RealInvestmentAdvice observes, “Multiple waves of uncertainty have swept over Wall Street in the past month: concerns about rising wages and inflation, Federal Reserve turning more hawkish, and the Omicron variant becoming widespread. These increasing waves of uncertainty drive rising implied volatility (VIX). The following chart shows the 200-week moving average of VVIX (Volatility of VIX) has slowly moved upward since the March 2020 correction.
Source: Patrick Hill – 12/7/21
Note how the Bollinger Bands (pink and tan) for 2 and 3 standard deviations have dramatically expanded in the last few weeks. We expect with all the uncertainty heading into 2022 that high volatility will be the new normal for markets.
10:45 am
SPX broke through the Ending Diagonal trendline at 4685.00. Last week it was estimated at 4665.00 to 4675.00. The inference is that SPX may now decline beneath 4500.00, where the correction began.
ZeroHedge remarks, “All of a sudden, things went just a little bit turbo since BoJo warned of a “tidal wave” of Omicron cases…
As US equity cash markets open, stocks were pummelled lower…
AAPL – the market’s very foundation – was unable to get to $3 trillion in the pre-market, and is falling back to unch…”
8:45 am
Good Morning!
SPX futures are making new highs this morning, having closed above 4700.00 on Friday. SPX still appears to be dominated by the options market, although its hold may be waning. Today’s options expiration show positive gamma above 4725.00, neutral gamma between 4675.00 and 4725.00 and negative gamma under 4675.00. A Fibonacci resistance lies at 4730.00. Should that resistance be overtaken, the Cyclical resistance lies at 4750.00-4755.00. The Cycles Model shows today as being a day of strength. Should it not propel the SPX to a new all-time high, then the trend is down through the last week of January. Everything appears to be hinged on today’s action.
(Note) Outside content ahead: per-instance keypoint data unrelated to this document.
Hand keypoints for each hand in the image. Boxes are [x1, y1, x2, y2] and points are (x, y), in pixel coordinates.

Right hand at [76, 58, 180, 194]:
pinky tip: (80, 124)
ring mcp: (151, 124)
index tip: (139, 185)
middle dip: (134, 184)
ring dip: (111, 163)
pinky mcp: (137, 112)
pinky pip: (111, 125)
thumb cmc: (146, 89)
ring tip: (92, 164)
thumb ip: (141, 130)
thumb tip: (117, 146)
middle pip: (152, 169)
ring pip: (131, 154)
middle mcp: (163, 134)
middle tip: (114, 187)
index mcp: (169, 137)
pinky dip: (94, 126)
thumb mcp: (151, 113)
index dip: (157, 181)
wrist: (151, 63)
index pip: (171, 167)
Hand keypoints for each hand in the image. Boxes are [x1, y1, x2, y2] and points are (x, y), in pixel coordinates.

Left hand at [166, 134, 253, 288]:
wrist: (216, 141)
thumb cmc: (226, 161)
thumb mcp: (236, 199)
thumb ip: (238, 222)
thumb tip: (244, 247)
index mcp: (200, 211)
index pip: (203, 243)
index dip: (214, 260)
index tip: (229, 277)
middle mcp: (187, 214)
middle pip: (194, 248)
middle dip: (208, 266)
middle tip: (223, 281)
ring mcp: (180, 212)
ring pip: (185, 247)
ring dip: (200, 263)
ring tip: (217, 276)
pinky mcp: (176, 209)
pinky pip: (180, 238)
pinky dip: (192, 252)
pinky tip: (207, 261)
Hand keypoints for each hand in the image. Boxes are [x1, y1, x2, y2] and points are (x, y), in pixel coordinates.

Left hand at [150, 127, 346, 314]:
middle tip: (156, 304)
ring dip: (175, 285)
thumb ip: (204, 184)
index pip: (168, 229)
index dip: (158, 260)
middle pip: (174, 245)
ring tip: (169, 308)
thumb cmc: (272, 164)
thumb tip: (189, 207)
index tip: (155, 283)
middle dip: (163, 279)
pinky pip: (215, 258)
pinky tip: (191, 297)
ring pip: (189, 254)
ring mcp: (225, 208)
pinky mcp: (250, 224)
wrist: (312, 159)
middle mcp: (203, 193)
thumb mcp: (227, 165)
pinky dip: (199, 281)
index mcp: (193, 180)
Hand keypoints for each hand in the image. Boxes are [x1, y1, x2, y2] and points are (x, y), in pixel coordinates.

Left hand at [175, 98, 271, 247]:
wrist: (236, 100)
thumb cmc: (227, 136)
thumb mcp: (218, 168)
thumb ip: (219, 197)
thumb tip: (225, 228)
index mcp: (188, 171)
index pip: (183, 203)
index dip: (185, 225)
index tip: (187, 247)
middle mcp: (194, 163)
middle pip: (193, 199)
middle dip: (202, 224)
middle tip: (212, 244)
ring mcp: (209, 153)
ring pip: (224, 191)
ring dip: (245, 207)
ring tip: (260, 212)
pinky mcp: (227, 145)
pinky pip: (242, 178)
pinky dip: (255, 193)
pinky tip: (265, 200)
ZeroHedge reports, “U.S. futures rose again, starting the Santa rally predicted over the weekend by Goldman, after the underlying index surged to a record on Friday with risk appetite returning ahead of this week’s barrage of central bank meetings including the Fed on Wednesday, followed by the Bank of England and ECB. Nasdaq 100 futures climbed 0.4% as major technology and internet stocks rose in premarket trading with Apple inching closer to a $3 trillion market valuation; S&P 500 futures rose 11 points or 0.2%; with Dow Jones futures also rising 0.2%.”
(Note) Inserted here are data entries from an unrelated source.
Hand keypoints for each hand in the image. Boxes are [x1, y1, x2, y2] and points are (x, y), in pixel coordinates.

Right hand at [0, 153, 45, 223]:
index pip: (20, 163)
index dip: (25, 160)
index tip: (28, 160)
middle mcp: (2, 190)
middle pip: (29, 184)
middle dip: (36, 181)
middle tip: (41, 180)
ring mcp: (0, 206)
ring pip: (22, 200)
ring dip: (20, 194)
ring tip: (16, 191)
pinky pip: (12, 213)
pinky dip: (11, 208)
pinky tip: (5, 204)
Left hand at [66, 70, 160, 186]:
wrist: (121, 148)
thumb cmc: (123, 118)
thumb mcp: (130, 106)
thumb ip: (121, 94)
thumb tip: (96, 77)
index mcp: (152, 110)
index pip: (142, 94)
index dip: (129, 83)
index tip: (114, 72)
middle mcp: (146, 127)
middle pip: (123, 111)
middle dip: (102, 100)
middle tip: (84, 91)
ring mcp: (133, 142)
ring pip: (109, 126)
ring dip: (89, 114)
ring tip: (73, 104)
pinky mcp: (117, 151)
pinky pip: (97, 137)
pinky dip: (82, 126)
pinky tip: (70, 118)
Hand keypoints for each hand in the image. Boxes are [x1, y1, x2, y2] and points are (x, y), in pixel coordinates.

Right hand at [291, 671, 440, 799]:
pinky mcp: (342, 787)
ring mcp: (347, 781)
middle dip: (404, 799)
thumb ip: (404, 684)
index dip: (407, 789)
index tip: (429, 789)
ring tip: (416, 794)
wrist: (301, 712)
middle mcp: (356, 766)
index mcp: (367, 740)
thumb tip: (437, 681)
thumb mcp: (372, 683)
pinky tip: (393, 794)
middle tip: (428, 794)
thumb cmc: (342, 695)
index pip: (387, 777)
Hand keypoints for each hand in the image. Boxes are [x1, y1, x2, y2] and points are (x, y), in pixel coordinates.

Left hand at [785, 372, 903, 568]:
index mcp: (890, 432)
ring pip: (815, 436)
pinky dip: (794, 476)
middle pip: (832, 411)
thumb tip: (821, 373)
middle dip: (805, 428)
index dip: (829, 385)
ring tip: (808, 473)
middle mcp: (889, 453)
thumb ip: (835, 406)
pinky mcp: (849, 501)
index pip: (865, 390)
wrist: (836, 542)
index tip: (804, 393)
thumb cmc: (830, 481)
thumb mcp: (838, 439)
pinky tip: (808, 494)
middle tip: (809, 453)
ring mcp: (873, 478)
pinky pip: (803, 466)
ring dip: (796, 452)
VIX futures bounced above the 50-day Moving Average at 19.26 in what may be up to three weeks of growing strength into the last week of the year. Should the neckline be overcome at 35.32, we may see the VIX probe to 65.00 by the end of the year. This formation clearly foretells that equities may be in the downtrend discussed above.
The NYSE Hi-Lo Index struggled for traction the entire day on Friday, closing below zero and on a sell signal. This indicator tells us there is only a thin layer of mega-caps keeping the market from breaking through the ice into the abyss. It appears that, although today’s equities may go higher, the house is being built on shifting sands.
ZeroHedge remarks, “The S&P 500 Index is the ‘most concentrated’ since 1969.
Source: Bianco
Concentration Nirvana
Did you know that 64% of 23% YTD gain in Nasdaq (3780 stocks) is attributable to 5 stocks only. Mighty Microsoft/Google/Apple/Nvidia/
TNX may be declining toward the 100-day Moving Average at 14.34, near the 50% Fibonacci retracement level at 14.40. The 61.8% Fibonacci retracement lies at 14.17. This action may be indication that liquidity may be migrating out of stocks and into Treasuries.